When the College Football Playoff selection committee announced its 12-team field earlier this month, Nick Saban reacted on ESPN in part by saying, “I do think the best teams are in the playoff, which I think is most important.”
After watching the CFP’s inaugural first-round games — lopsided wins by Penn State over SMU, Notre Dame over Indiana, Texas over Clemson and Ohio State over Tennessee — Saban has a different take.
“I thought there was some good games, but I also thought there was some evidence that there may have been three or four better teams that they could have put in the playoffs, I guess, was my take from it,” Saban said Friday on the Pat McAfee Show.
The first four teams out of the playoff field were Alabama (9-3), Miami (10-2), Ole Miss (9-3) and South Carolina (9-3).
Saban has a suggestion for how the CFP selection committee could better pick teams.

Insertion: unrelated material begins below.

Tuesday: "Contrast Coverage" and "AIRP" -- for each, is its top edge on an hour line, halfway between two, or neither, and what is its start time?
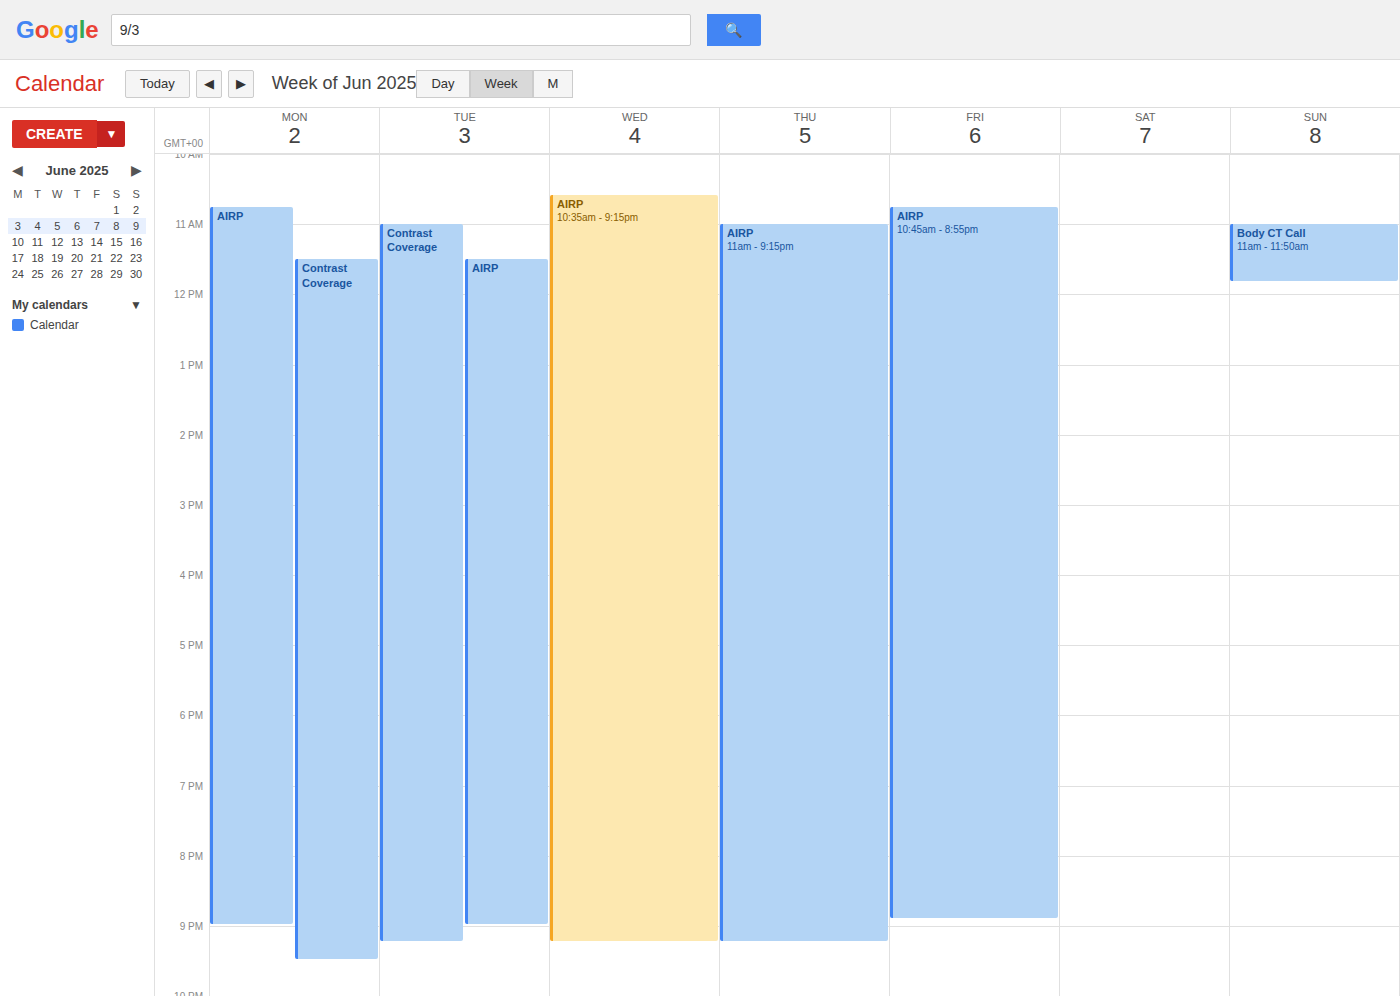
"Contrast Coverage": 11:00 AM, exactly on the 11 AM line. "AIRP": 11:30 AM, halfway between the 11 AM and 12 PM lines.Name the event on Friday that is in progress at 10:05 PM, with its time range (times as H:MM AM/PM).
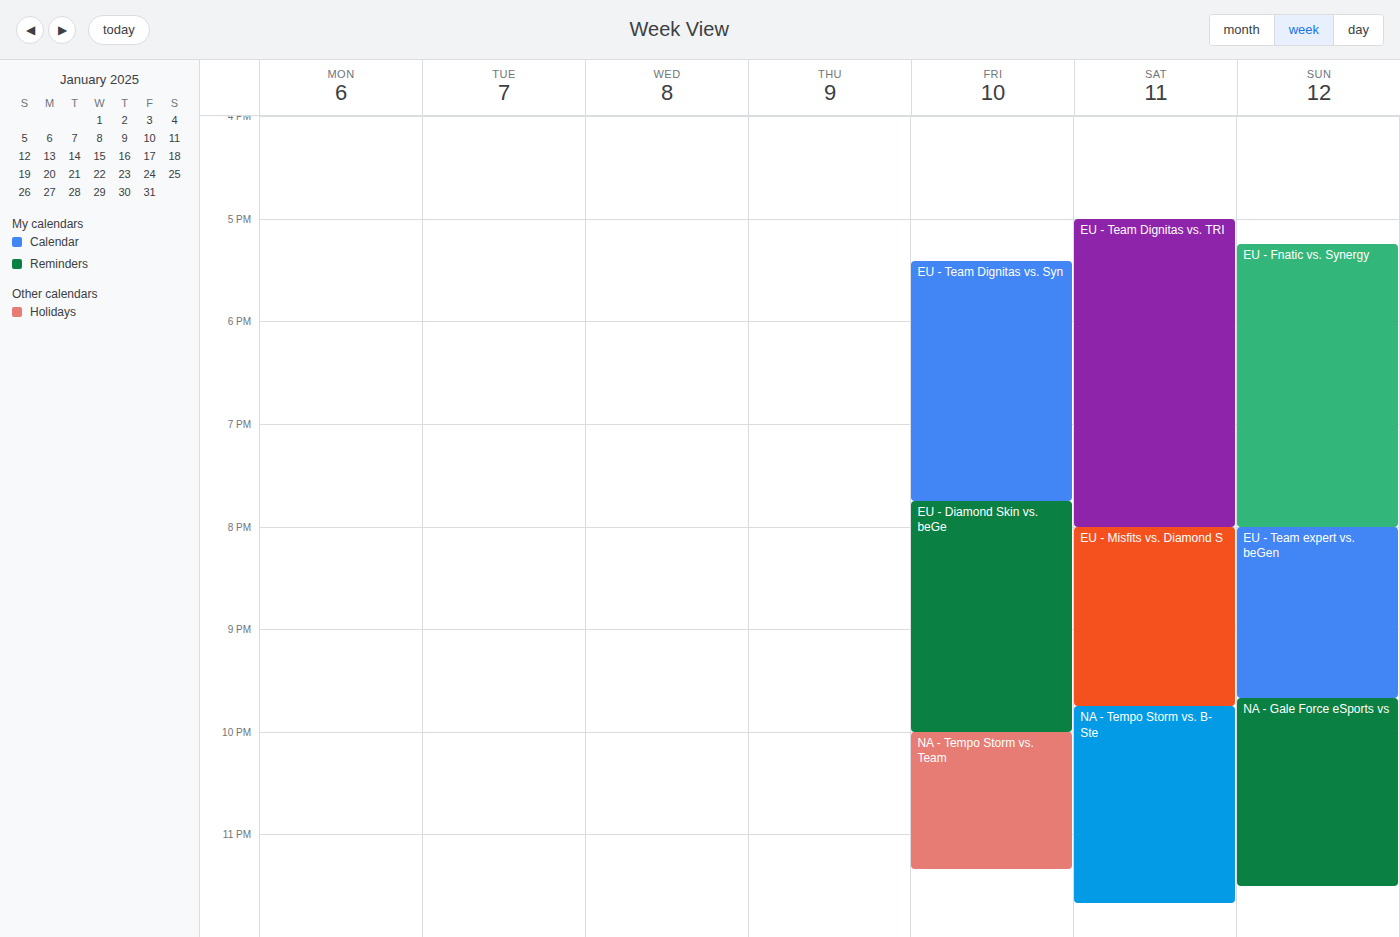
"NA - Tempo Storm vs. Team", 10:00 PM to 11:20 PM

“I think one of the things the committee could do is … in the old days, when the Sugar Bowl wanted to see if they were gonna pick you, or the Orange Bowl, or the Rose Bowl, or the Fiesta Bowl or whatever — they would come watch you play,” Saban said. “So at least they could eye-ball the team and see what kind of team, what you look like on the hoof — especially in the line positions, because those are critical match-ups. And then they would decide how good the teams were based on that.

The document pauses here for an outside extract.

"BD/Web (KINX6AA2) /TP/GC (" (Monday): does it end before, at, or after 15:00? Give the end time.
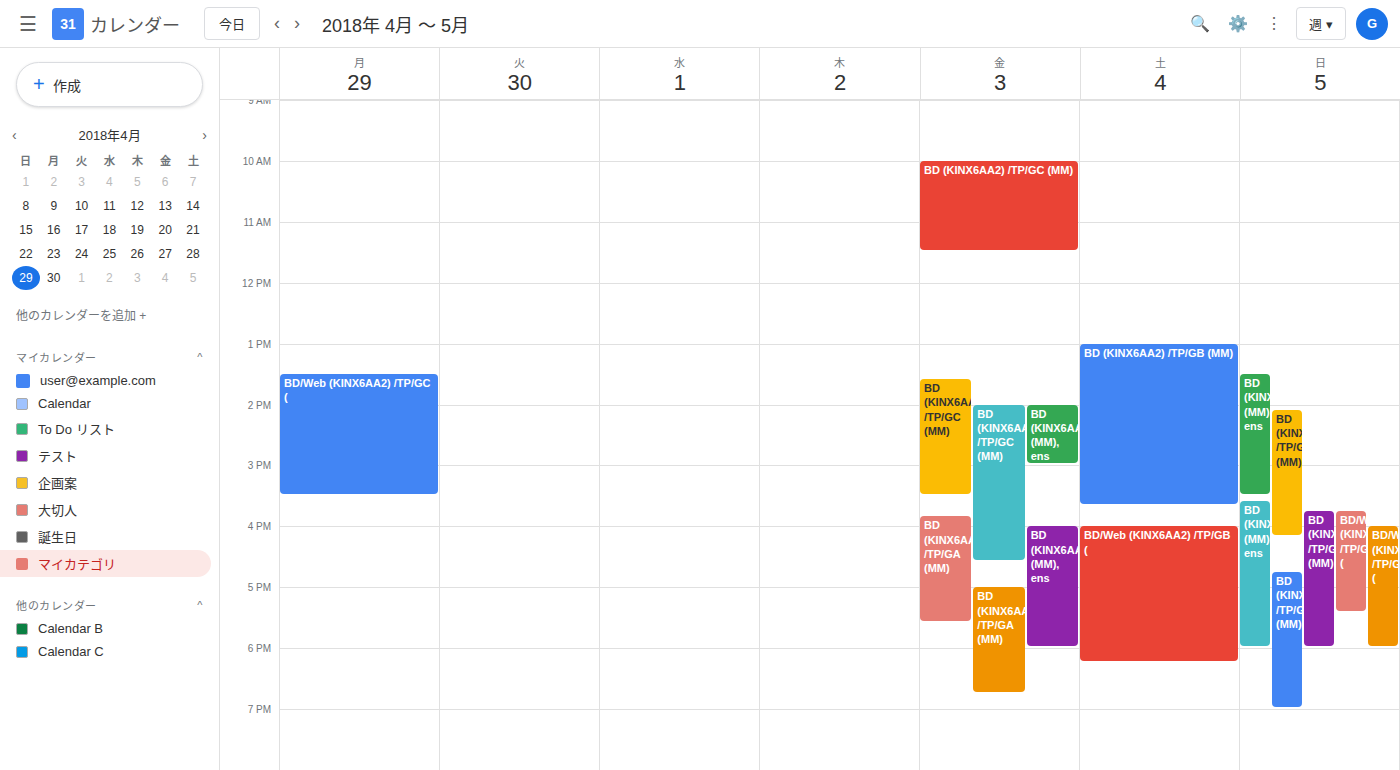
15:30 -- after 15:00, 30 minutes below the 15:00 line."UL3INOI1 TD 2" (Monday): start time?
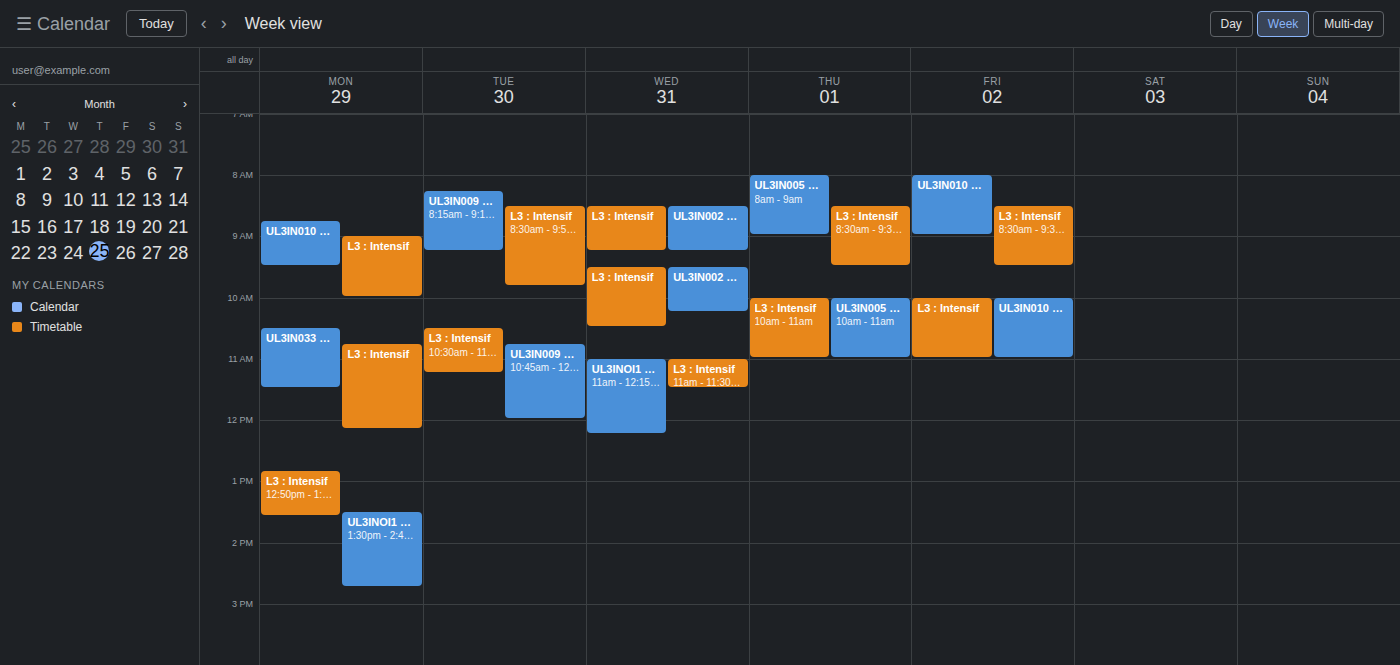
1:30 PM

“But you got to get out of the conference room to be able to do that. I think that would helpful in the future — less emphasis on how many wins and more emphasis on who you beat.”
Representatives from bowl games often watch games from the press box throughout the season. That was the case for several Alabama games this season, including the Iron Bowl when Citrus Bowl representatives came to Bryant-Denny Stadium — and ultimately passed over the Tide for South Carolina. But the 13-person College Football Playoff selection committee watches late-season games together on television from a conference room in Grapevine, Texas.
Saban on Friday also reiterated his position that conference champions should not automatically receive top-four seeds and first-round byes.
“If you look ahead to what’s happening now, which is the next round of the playoffs, I think we have less of a chance based on the way they seeded the teams of getting the best four teams in the final four than we did when we just picked four teams,” Saban said. “Because Oregon and Ohio State are probably one of the best four teams in the country and they’re gonna play each other in the round of eight rather than in the semifinals, and that was all because we awarded conference champs byes.
“They should be rewarded by putting them in the tournament, but they should get ranked relative to the quality of team they have relative to everybody else. Then you would have more good games, I think, and a fairer tournament when you get down the road to the semifinals and the finals.”
Saban said at SEC media days in July that there should be no automatic qualifiers for conference champions and simply the committee’s top-12 ranked teams should make the field.